A Survey of Privacy Threats and Defense in Vertical Federated Learning: From Model Life Cycle Perspective

TL;DR

This survey comprehensively reviews privacy threats and defenses in vertical federated learning, focusing on the entire model life cycle, and provides taxonomies, challenges, and future directions for safeguarding data privacy.

Contribution

It is the first extensive survey analyzing privacy attacks and defenses in VFL from a model life cycle perspective, offering structured taxonomies and practical insights.

Findings

Taxonomies for privacy attacks and defenses in VFL

Identification of open challenges and future research directions

Guidance for practitioners on privacy preservation throughout the model life cycle

Abstract

Vertical Federated Learning (VFL) is a federated learning paradigm where multiple participants, who share the same set of samples but hold different features, jointly train machine learning models.
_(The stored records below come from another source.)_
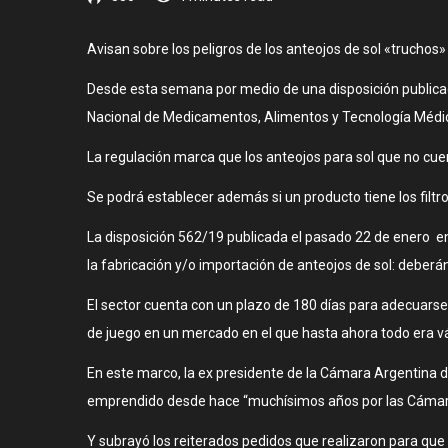
Avisan sobre los peligros de los anteojos de sol «truchos
Desde esta semana por medio de una disposición publicada 
Nacional de Medicamentos, Alimentos y Tecnología Médica
La regulación marca que los anteojos para sol que no cue
Se podrá establecer además si un producto tiene los filtro
La disposición 562/19 publicada el pasado 22 de enero e
la fabricación y/o importación de anteojos de sol: deberá
El sector cuenta con un plazo de 180 días para adecuarse 
de juego en un mercado en el que hasta ahora todo era vá
En este marco, la ex presidente de la Cámara Argentina d
emprendido desde hace “muchísimos años por las Cámaras 
Y subrayó los reiterados pedidos que realizaron para que s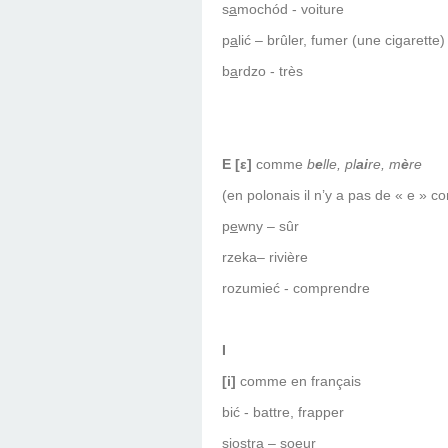
s
a
mochód - voiture
p
a
lić – brûler, fumer (une cigarette)
b
a
rdzo - très
E [ε]
comme
b
e
lle, pl
ai
re, m
è
re
(en polonais il n’y a pas de « e »
p
e
wny – sûr
rzeka– rivière
rozumieć - comprendre
I
[i]
comme en français
bić - battre, frapper
siostra – soeur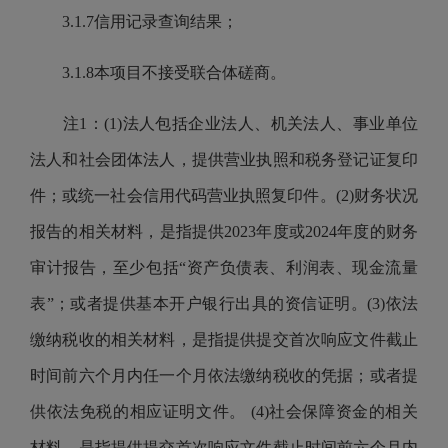
3.1.7信用记录查询结果；
3.1.8本项目不接受联合体磋商。
注1：(1)法人包括企业法人、机关法人、事业单位
法人和社会团体法人，提供营业执照和税务登记证复印
件；或统一社会信用代码营业执照复印件。(2)财务状况
报告的相关材料，是指提供2023年度或2024年度的财务
审计报告，至少包括“资产负债表、利润表、现金流量
表”；或者提供基本开户银行出具的资信证明。(3)依法
缴纳税收的相关材料，是指提供提交首次响应文件截止
时间前六个月内任一个月依法缴纳税收的凭据；或者提
供依法免税的相应证明文件。 (4)社会保障资金的相关
材料，是指提供提交首次响应文件截止时间前六个月内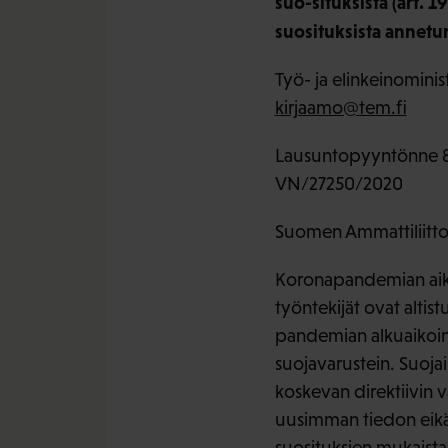
suo-situksista (art. 
suosituksista annetu
Työ- ja elinkeinominis
kirjaamo@tem.fi
Lausuntopyyntönne 8
VN/27250/2020
Suomen Ammattiliittoje
Koronapandemian aikana
työntekijät ovat altistu
pandemian alkuaikoina
suojavarustein. Suojaim
koskevan direktiivin v
uusimman tiedon eikä 
suosituksien mukaista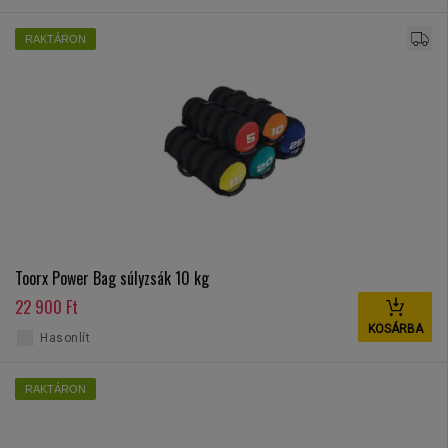
RAKTÁRON
Toorx Power Bag súlyzsák 10 kg
22 900 Ft
KOSÁRBA
Hasonlít
RAKTÁRON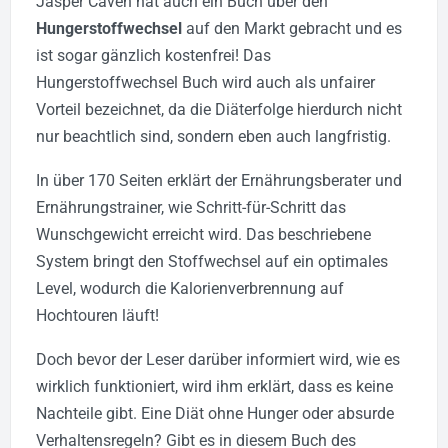
Jasper Caven hat auch ein Buch über den
Hungerstoffwechsel
auf den Markt gebracht und es
ist sogar gänzlich kostenfrei! Das
Hungerstoffwechsel Buch wird auch als unfairer
Vorteil bezeichnet, da die Diäterfolge hierdurch nicht
nur beachtlich sind, sondern eben auch langfristig.
In über 170 Seiten erklärt der Ernährungsberater und
Ernährungstrainer, wie Schritt-für-Schritt das
Wunschgewicht erreicht wird. Das beschriebene
System bringt den Stoffwechsel auf ein optimales
Level, wodurch die Kalorienverbrennung auf
Hochtouren läuft!
Doch bevor der Leser darüber informiert wird, wie es
wirklich funktioniert, wird ihm erklärt, dass es keine
Nachteile gibt. Eine Diät ohne Hunger oder absurde
Verhaltensregeln? Gibt es in diesem Buch des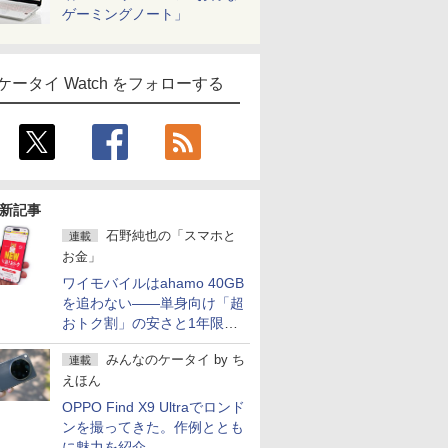
ゲーミングノート」
ケータイ Watch をフォローする
新記事
石野純也の「スマホと
連載
お金」
ワイモバイルはahamo 40GB
を追わない――単身向け「超
おトク割」の安さと1年限定
の注意点
みんなのケータイ
by
ち
連載
えほん
OPPO Find X9 Ultraでロンド
ンを撮ってきた。作例ととも
に魅力を紹介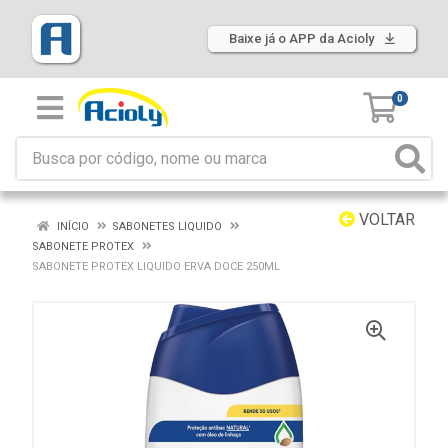
Baixe já o APP da Acioly
0
VOLTAR
INÍCIO
SABONETES LIQUIDO
SABONETE PROTEX
SABONETE PROTEX LIQUIDO ERVA DOCE 250ML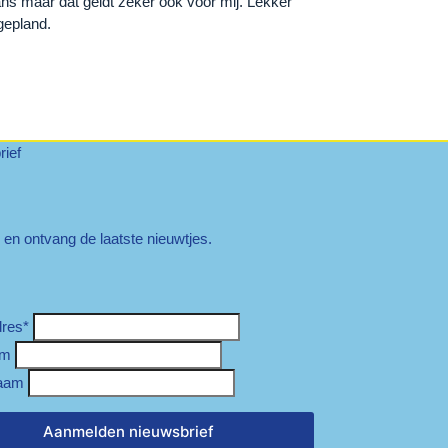
ans maar dat geldt zeker ook voor mij. Lekker
gepland.
ief
n en ontvang de laatste nieuwtjes.
dres
*
am
aam
Aanmelden nieuwsbrief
Although VFL enables collaborative machine learning without sharing raw data, it is still susceptible to various privacy threats. In this paper, we conduct the first comprehensive survey of the state-of-the-art in privacy attacks and defenses in VFL. We provide taxonomies for both attacks and defenses, based on their characterizations, and discuss open challenges and future research directions. Specifically, our discussion is structured around the model's life cycle, by delving into the privacy threats encountered during different stages of machine learning and their corresponding countermeasures. This survey not only serves as a resource for the research community but also offers clear guidance and actionable insights for practitioners to safeguard data privacy throughout the model's life cycle.